Es ist schon fast ein Gesetz: Wer einen PC hat, braucht auch Microsoft Office. Kaum vorstellbar einen Brief mit einem anderen Programm als Microsoft Word zu schreiben oder die Tabellenkalkulation nicht in Excel zu machen. Doch es gibt auch Alternativen zu Microsoft Office 2010. Wir stellen auch einige davon mal genauer vor.
OpenOffice
Eine komplett kostenfreie Alternative zu Microsoft Office.
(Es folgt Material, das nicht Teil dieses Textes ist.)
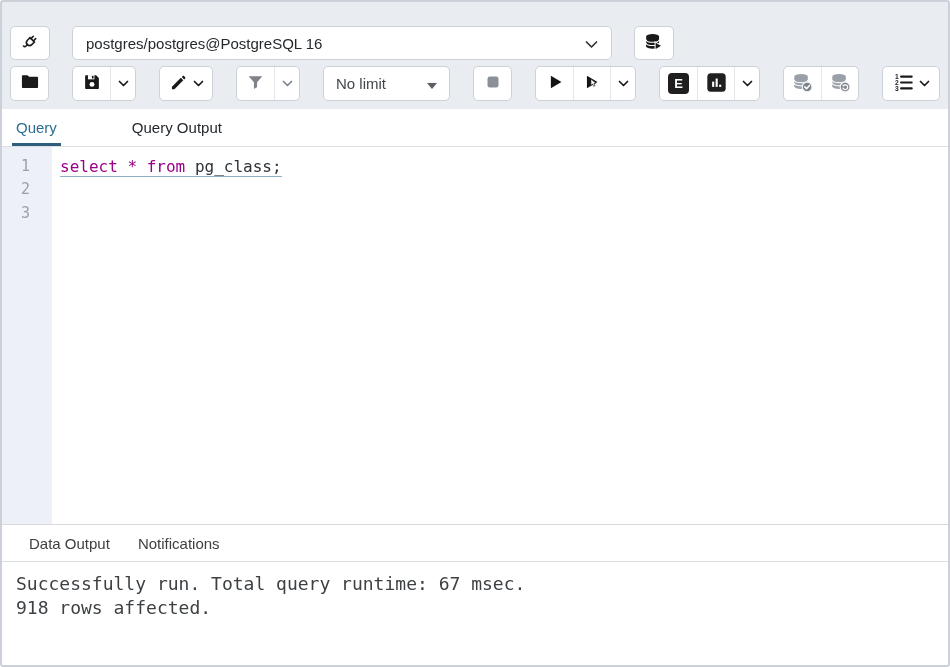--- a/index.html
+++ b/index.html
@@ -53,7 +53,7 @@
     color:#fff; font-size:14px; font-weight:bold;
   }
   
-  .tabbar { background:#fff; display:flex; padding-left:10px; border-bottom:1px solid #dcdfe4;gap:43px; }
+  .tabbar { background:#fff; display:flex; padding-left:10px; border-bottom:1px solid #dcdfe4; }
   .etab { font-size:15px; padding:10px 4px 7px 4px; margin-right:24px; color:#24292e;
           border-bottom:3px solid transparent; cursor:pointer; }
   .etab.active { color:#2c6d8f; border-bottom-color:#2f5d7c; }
Sie bietet einen sehr ähnlichen Funktionsumfang unter anderen Decknamen. Word heißt Writer, Excel heißt Calc und Power Point nennt sich Impress. Man kann natürlich problemlos Daten mit Microsoft Office-Besitzern austauschen, da OpenOffice voll zu anderen Formaten kompatibel ist. Allerdings muss man beim Konvertieren mit kleineren Einschränkungen, wie Format- und Layoutfehlern rechnen. Auch die Bedienung ist natürlich eine etwas abgewandelte. Funktionen können an unterschiedlichen Stellen auftauchen. Da es kostenlos ist, kann man es ja einfach mal ausprobieren: openoffice.org
Google Docs
Der erste Office-Suite, die komplett im Internet abgelegt ist. Man braucht nichts installieren, nichts kaufen und sich keine Gedanken um Datenverlust zu machen. Google bietet mit Google Docs bzw. Google Text und Tabellen auch das gemeinsame Arbeiten an einem Dokument an, ohne dass es ständig per E-Mail hin und her geschickt werden muss. Daten können aus dem Microsoft Office-Format importiert und exportiert werden. Wer Google Docs nutzen will, muss sich anmelden. Auch die Registrierung ist kostenlos. Allerdings ist das Arbeiten in Google Docs ein anderes, als in einer lokal gespeicherten Office-Suite. Die Abläufe sind noch etwas hackelig, der Funktionsumfang ist vier geringer und man muss sich darüber im Klaren sein, dass die Daten im Internet liegen. Wenn auch nicht frei zugänglich. Aber ein gewisses Sicherheitsrisiko ist vorhanden. Mehr unter: docs.google.com
Apple iWork
Besitzer eines Apple-Computers (uns das sollen ja bekanntlich immer mehr werden) können auch auf eine Apple-eigene Office-Lösung zurückgreifen. iWork bietet einen ähnlichen Funktionsumfang, wie Microsoft Office. Word nennt sich hier Pages, PowerPoint heißt Keynote und Excel wird als Numbers bezeichnet. Auch diese Office-Suite ist voll kompatibel mit Microsoft Office. Für iWork fallen allerdings 79€ zu Buche. Dafür bekommt man ein übersichtliches und nutzerfreundliches Programm mit vielen schönen Vorlagen. Für Apple-Fans definitiv einen Blick wert. Besonders, da Microsoft Office für Mac schlappe 140€ kostet. Unter folgendem Link gibt es eine 30-tägige Testversion zum Download: www.apple.com/de/iwork
Generell gilt es zu beachten, dass die große Masse der Computerwelt, Office von Microsoft nutzt. Wer also häufig Daten austauscht, vor allem geschäftlich, sollte zunächst ausgiebig testen, ob die Office-Alternative keine Fehler beim Empfänger auslöst. Nicht alle Alternativen sind zu 100% kompatibel mit Microsoft Office.